Google announced last year that they would be changing how Chrome browser interacts with third-party cookies.
In the upcoming version of Chrome (with more browsers to follow), it will be required for cookies that need to be accessed by third parties (as in our example above) to declare that intention.
Specifically, these cookies will need to send the following value: SameSite=None; Secure
Other options of the SameSite parameter are SameSite=Strict and SameSite=Lax. Both of these values would restrict cookies to only be accessed by your website. This is useful for user-specific actions that are not intended to be used by other sites, i.e. logins, add to carts, newsletter sign-ups, etc.
These three values have historically been made available to developers, but unfortunately, they have not always been used, as the default behavior for not declaring a SameSite value has been to set the cookie to None, which would allow all parties (first and third) to use the cookie.

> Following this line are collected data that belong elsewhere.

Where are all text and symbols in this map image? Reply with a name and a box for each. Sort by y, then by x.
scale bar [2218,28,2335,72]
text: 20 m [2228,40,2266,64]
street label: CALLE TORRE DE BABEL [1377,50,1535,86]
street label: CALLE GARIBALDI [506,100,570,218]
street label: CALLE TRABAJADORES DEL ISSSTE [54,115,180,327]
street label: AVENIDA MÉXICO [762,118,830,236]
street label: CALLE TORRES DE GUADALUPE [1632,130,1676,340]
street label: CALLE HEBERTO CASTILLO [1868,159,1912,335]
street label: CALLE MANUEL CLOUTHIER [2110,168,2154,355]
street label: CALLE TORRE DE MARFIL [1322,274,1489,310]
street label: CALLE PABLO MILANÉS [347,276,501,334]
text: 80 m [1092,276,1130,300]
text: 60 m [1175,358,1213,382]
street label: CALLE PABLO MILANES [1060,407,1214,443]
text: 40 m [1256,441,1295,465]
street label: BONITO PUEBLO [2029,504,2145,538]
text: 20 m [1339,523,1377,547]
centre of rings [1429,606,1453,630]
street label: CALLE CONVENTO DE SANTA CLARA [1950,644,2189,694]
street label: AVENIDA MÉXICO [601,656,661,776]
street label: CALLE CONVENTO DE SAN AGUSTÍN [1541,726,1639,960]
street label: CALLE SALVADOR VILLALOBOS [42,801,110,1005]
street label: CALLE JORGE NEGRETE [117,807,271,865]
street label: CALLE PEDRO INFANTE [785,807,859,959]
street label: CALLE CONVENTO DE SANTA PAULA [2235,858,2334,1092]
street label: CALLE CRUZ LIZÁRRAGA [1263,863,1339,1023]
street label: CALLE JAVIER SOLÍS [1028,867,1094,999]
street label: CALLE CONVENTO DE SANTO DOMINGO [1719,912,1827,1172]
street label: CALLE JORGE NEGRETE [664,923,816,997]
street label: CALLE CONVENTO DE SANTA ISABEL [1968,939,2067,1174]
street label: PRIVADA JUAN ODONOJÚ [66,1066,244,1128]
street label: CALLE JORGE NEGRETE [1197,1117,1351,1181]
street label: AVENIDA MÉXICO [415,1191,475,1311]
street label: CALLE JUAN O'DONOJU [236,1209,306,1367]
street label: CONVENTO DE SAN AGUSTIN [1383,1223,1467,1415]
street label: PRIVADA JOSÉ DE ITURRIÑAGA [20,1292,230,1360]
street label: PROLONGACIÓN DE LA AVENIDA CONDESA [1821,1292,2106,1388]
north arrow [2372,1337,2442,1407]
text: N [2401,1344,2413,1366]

For cookies that do not declare SameSite=None; Secure, Chrome will default these to SameSite=Lax. This will restrict the cookies to only the specific site the user is currently on. It’s also important to note that Secure is required in order to set a cookie as SameSite=None or else Chrome will treat the cookie as Lax.
Other Companies Are Limiting Third-party Cookies
Note that this behavior is similar to the way that Apple’s ITP currently works in the Safari browser (though there are some tangential differences).
The change follows Google’s big announcement that they plan to “phase out” third-party cookies altogether within the next two years.
Next Steps: Correct SameSite Cookie Settings
For business owners and publishers, it’s important to be mindful of the change and make sure that your cookie settings are up-to-date on your website.
As it relates to digital marketing, ensure any ad tech vendors you are utilizing are updating any cookies they are setting on your site to include SameSite=None; Secure.